Cashing In Through Risk-Adjusted MEI

Recently, Percipio was in a situation where we were evaluating an existing investment. If you want to be a smart investor, you should constantly be looking at your capital and investments to decide what, if anything, you should do differently with your money. However, when evaluating the liquidation of an existing investment you’re usually faced with a lot of friction from taxes and fees that weigh on the funds available for redeployment.

Using the risk-adjusted MEI as one of our evaluation tools, we were able to calculate the cost-benefit of selling an asset and rolling the gains into a tax-deferred opportunity zone fund investment. We had a fairly significant long-term capital gain in this asset, but by taking advantage of this newly created tax-deferring investment vehicle, we knew we could realize a better ROI than if we simply maintained our initial investment.

Why Should CEOs Understand and Use Risk-Adjusted MEI?

Many firms find themselves exposed to increasing concentrations of risk as an unintended consequence of a poorly designed incentive compensation program. When incentives are on the line, care must be taken because, as the old adage goes, you get what you pay for — sometimes more than you want or should have.

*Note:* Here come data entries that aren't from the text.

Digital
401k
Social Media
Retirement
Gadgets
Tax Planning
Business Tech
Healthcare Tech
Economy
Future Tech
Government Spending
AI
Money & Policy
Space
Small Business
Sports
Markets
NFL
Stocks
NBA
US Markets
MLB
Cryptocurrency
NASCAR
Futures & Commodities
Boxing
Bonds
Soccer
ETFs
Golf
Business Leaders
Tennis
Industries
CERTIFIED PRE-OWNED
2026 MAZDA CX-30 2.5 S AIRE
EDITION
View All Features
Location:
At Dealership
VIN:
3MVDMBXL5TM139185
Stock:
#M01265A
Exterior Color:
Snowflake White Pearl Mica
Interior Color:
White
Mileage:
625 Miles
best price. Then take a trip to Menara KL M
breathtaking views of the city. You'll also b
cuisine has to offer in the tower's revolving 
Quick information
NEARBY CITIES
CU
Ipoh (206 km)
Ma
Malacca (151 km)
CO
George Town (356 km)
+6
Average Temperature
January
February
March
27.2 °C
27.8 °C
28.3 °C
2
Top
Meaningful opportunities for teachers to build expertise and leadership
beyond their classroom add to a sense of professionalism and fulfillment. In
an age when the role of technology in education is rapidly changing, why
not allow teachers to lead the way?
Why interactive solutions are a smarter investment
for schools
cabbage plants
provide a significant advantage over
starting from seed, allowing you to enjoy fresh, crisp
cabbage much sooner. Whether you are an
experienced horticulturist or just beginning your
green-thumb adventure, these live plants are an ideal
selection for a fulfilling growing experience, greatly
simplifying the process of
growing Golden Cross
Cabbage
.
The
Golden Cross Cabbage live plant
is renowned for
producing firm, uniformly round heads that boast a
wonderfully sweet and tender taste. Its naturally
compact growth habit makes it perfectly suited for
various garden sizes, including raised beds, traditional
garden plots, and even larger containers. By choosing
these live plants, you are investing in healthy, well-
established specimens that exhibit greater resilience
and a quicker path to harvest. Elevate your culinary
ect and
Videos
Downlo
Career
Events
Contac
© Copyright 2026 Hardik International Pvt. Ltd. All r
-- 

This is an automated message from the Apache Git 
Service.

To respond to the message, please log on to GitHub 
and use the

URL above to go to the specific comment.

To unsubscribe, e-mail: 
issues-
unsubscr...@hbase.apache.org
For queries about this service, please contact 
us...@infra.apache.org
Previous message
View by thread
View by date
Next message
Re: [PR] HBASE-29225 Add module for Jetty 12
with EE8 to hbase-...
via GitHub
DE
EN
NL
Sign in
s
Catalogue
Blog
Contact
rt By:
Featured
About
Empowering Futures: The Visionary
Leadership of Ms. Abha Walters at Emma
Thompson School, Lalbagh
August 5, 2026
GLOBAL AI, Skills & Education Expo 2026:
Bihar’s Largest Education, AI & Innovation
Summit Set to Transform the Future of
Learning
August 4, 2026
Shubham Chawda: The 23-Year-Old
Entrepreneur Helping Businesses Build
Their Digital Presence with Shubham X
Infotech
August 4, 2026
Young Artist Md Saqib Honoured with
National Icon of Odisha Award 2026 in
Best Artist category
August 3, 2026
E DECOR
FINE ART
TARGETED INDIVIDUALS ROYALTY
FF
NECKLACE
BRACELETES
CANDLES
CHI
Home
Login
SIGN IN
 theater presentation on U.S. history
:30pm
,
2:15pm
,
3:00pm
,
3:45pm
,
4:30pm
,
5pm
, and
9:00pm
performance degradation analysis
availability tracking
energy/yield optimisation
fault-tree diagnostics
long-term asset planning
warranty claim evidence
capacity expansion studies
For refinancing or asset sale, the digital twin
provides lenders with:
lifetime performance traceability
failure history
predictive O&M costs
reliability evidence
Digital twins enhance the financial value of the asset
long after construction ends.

When employees in development roles are incentivized to execute transactions, you can expect them to do just that. Anyone who sits above those folks, up to the CEO, needs to have a good way of evaluating whether the deals they are executing make economic sense. Even if it’s just a quick and dirty, back-of-the-envelope calculation, it’s critical.

Without that baseline understanding, you’ll potentially start doing deals that aren’t as profitable as you want them to be. After that, you’ll find your firm executing deals that don’t make money, and if you keep doing it, you’ll get to the point where transactions could jeopardize the solvency of the company.

In any investment that is highly leveraged, you can get yourself into trouble fast. It’s one thing to lose your capital in a bad investment. It’s something else entirely when you’ve gone upside down on a debt-financed deal where you need to cut a check for multiples of your original investment.

As CEO, the buck stops with you when it comes to your organization’s health. If you don’t understand the investments your company is making and what is motivating them, you’re playing with fire. Along with other calculations, a properly structured risk-adjusted MEI framework can help inform a healthy decision-making process. And when the risk-adjusted marginal efficiency of investment of a deal no longer makes sense, you’ll know to back off and shift your focus.

Beyond Calculation to Application

It should go without saying, but the risk-adjusted MEI cannot be the sole tool used to determine where a firm should apply its investment capital. It is most advantageous when used in conjunction with multiple additional metrics. But if you want to be a true value investor and get the best risk-adjusted returns for your portfolio, you’ll be sure to calculate the risk-adjusted MEI of every potential investment opportunity.